The most common use for cannabis in Canada is for pain control, particularly chronic pain that plagues millions of Canadians as they age. Marijuana is safer than opiates, less addictive, and can replace NSAIDs such as Advil or Aleve for those who cannot take them due to kidney or ulcer problems or GERD. Marijuana appears to ease the pain of multiple sclerosis and nerve pain, which are areas where few other options exist. Patients claim that marijuana allows them to resume their previous activities without feeling completely out of it and disengaged. Marijuana is also said to be a fantastic muscle relaxant and can lessen tremors in Parkinson’s disease, as well as help patients suffering from pain and wasting syndrome associated with HIV, irritable bowel syndrome, and Crohn’s disease. Cannabis is also reported to manage nausea, weight loss, and glaucoma.

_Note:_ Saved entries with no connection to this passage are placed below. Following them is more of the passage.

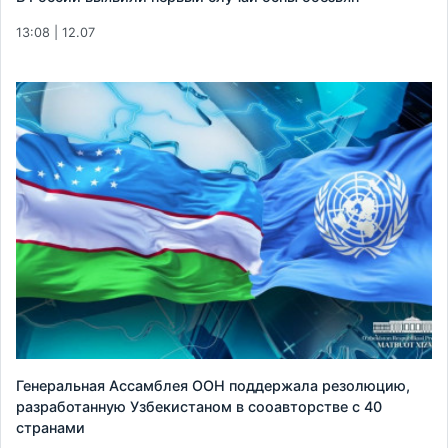
13:08 | 12.07
Генеральная Ассамблея ООН поддержала резолюцию,
разработанную Узбекистаном в сооавторстве с 40
странами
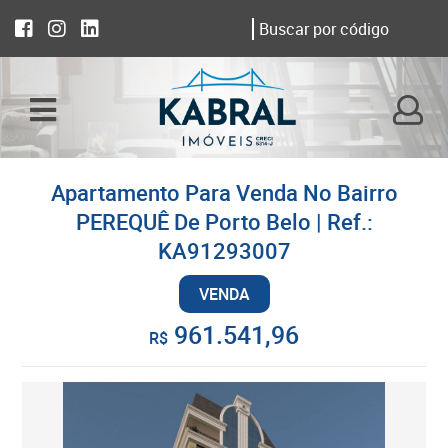
Apartamento Para Venda No Bairro
PEREQUÊ De Porto Belo | Ref.:
KA91293007
VENDA
961.541,96
R$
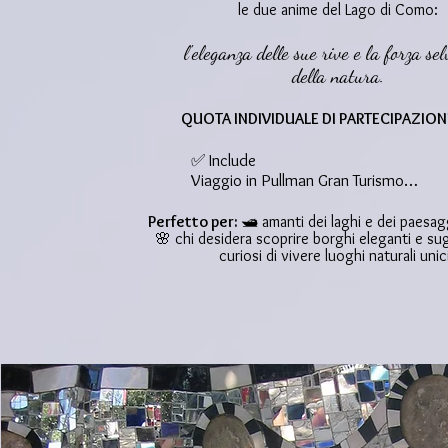
le due anime del Lago di Como:
l'eleganza delle sue rive e la forza se
della natura.
QUOTA INDIVIDUALE DI PARTECIPAZIONE
✅ Include

Viaggio in Pullman Gran Turismo

Passaggi in battello Como–Bellagio e 
Bellagio–Bellano

Perfetto per:
🛥️ amanti dei laghi e dei paesag
🌸 chi desidera scoprire borghi eleganti e su
Guida locale al seguito del gruppo da 
curiosi di vivere luoghi naturali uni
Como a Bellano

Ingresso all'Orrido di Bellano

Radioline con auricolari per seguire 
comodamente le spiegazioni della guid
Assicurazione sanitaria

Assistenza di personale durante la gio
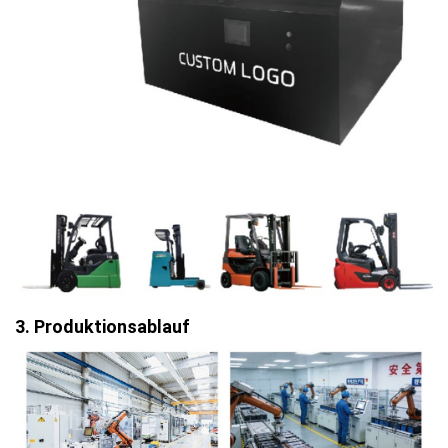
3. Produktionsablauf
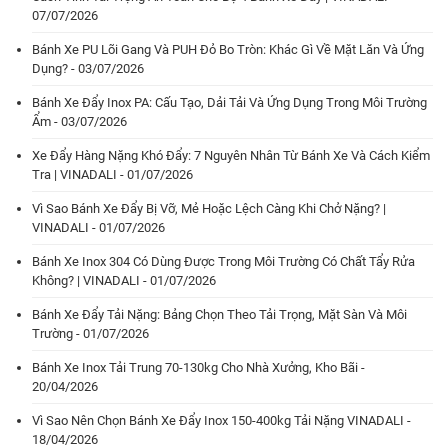
07/07/2026
Bánh Xe PU Lõi Gang Và PUH Đỏ Bo Tròn: Khác Gì Về Mặt Lăn Và Ứng
Dụng? - 03/07/2026
Bánh Xe Đẩy Inox PA: Cấu Tạo, Dải Tải Và Ứng Dụng Trong Môi Trường
Ẩm - 03/07/2026
Xe Đẩy Hàng Nặng Khó Đẩy: 7 Nguyên Nhân Từ Bánh Xe Và Cách Kiểm
Tra | VINADALI - 01/07/2026
Vì Sao Bánh Xe Đẩy Bị Vỡ, Mẻ Hoặc Lệch Càng Khi Chở Nặng? |
VINADALI - 01/07/2026
Bánh Xe Inox 304 Có Dùng Được Trong Môi Trường Có Chất Tẩy Rửa
Không? | VINADALI - 01/07/2026
Bánh Xe Đẩy Tải Nặng: Bảng Chọn Theo Tải Trọng, Mặt Sàn Và Môi
Trường - 01/07/2026
Bánh Xe Inox Tải Trung 70-130kg Cho Nhà Xưởng, Kho Bãi -
20/04/2026
Vì Sao Nên Chọn Bánh Xe Đẩy Inox 150-400kg Tải Nặng VINADALI -
18/04/2026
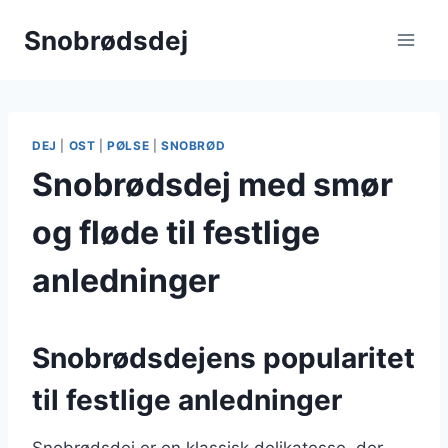
Fortsæt
Snobrødsdej
til
indhold
DEJ
|
OST
|
PØLSE
|
SNOBRØD
Snobrødsdej med smør
og fløde til festlige
anledninger
Snobrødsdejens popularitet
til festlige anledninger
Snobrødsdej er en klassisk delikatesse, der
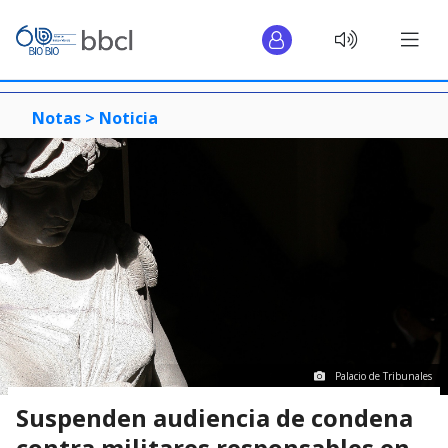
Notas >
Noticia
Palacio de Tribunales
Suspenden audiencia de condena
contra militares responsables en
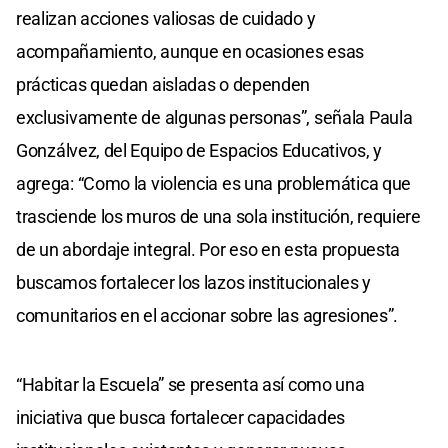
realizan acciones valiosas de cuidado y
acompañamiento, aunque en ocasiones esas
prácticas quedan aisladas o dependen
exclusivamente de algunas personas”, señala Paula
Gonzálvez, del Equipo de Espacios Educativos, y
agrega: “Como la violencia es una problemática que
trasciende los muros de una sola institución, requiere
de un abordaje integral. Por eso en esta propuesta
buscamos fortalecer los lazos institucionales y
comunitarios en el accionar sobre las agresiones”.
“Habitar la Escuela” se presenta así como una
iniciativa que busca fortalecer capacidades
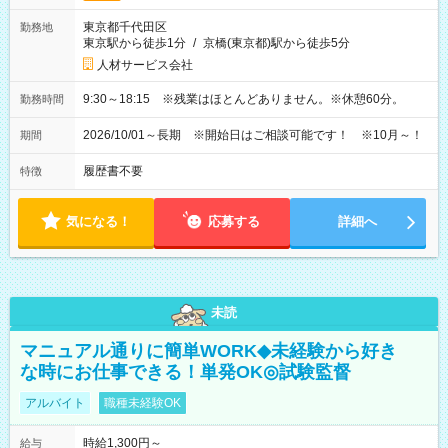
東京都千代田区
勤務地
東京駅から徒歩1分
/
京橋(東京都)駅から徒歩5分
人材サービス会社
9:30～18:15 ※残業はほとんどありません。※休憩60分。
勤務時間
2026/10/01～長期 ※開始日はご相談可能です！ ※10月～！
期間
履歴書不要
特徴
気になる！
応募する
詳細へ
未読
マニュアル通りに簡単WORK◆未経験から好き
な時にお仕事できる！単発OK◎試験監督
アルバイト
職種未経験OK
時給1,300円～
給与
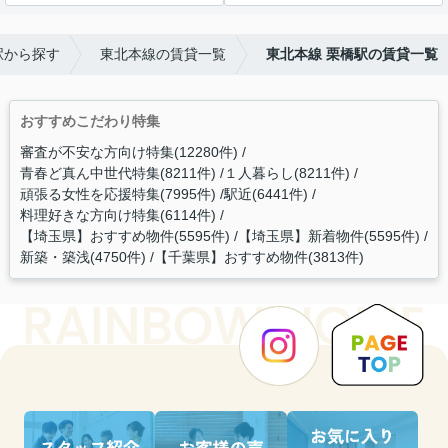
駅から探す
東北本線の賃貸一覧
東北本線 栗橋駅の賃貸一覧
おすすめこだわり特集
審査が不安な方向け特集(12280件)
青春ど真ん中世代特集(8211件)
１人暮らし(8211件)
頑張る女性を応援特集(7995件)
駅近(6441件)
料理好きな方向け特集(6114件)
【埼玉県】おすすめ物件(5595件)
【埼玉県】新着物件(5595件)
新築・築浅(4750件)
【千葉県】おすすめ物件(3813件)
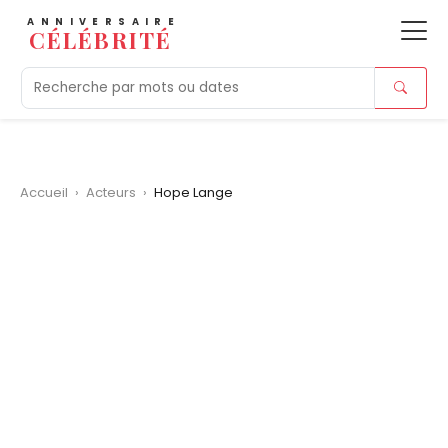
ANNIVERSAIRE
CÉLÉBRITÉ
Aujourd'hui
Tendances
Ajouts récents
Morts r
Accueil
›
Acteurs
›
Hope Lange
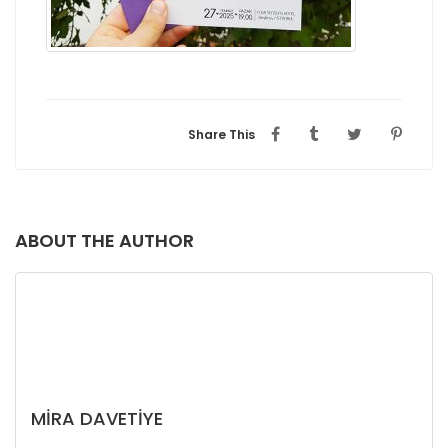
Share This
ABOUT THE AUTHOR
MIRA DAVETIYE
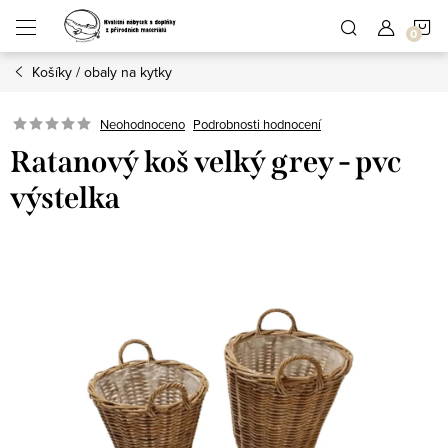
Přejít
N
na
obsah
Košíky / obaly na kytky
K
Podrobnosti hodnocení
Neohodnoceno
Ratanový koš velký grey - pvc
výstelka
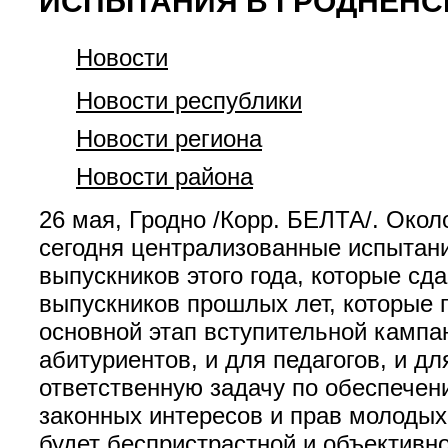
ИСПЫТАНИЯ В ГРОДНЕНС
Новости
Новости республики
Новости региона
Новости района
26 мая, Гродно /Корр. БЕЛТА/. Око
сегодня централизованные испытани
выпускников этого года, которые сд
выпускников прошлых лет, которые 
основной этап вступительной кампа
абитуриентов, и для педагогов, и д
ответственную задачу по обеспечен
законных интересов и прав молодых
будет беспристрастной и объективно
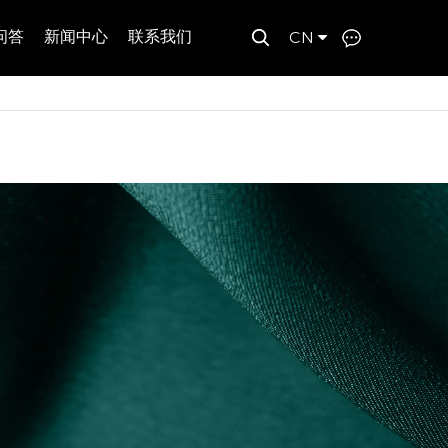
问答
新闻中心
联系我们
CN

Patients who want to learn more about cannabis but feel embarrassed to bring it up with their doctors should be entirely open and honest with their physicians and have high expectations of them. Patients should tell their doctors that they consider cannabis to be part of their care and expect them to be educated about it and able to at least point them in the direction of the information they need. On the other hand, doctors should be non-judgmental and open-minded, regardless of whether they are pro, neutral, or against cannabis. Patients will seek out other, less reliable sources of information if doctors are dismissive of their concerns. While there is a lack of rigorous studies and “gold standard” proof of the benefits and risks of cannabis, doctors should be willing to learn about it and strengthen the doctor-patient relationship through trust and communication.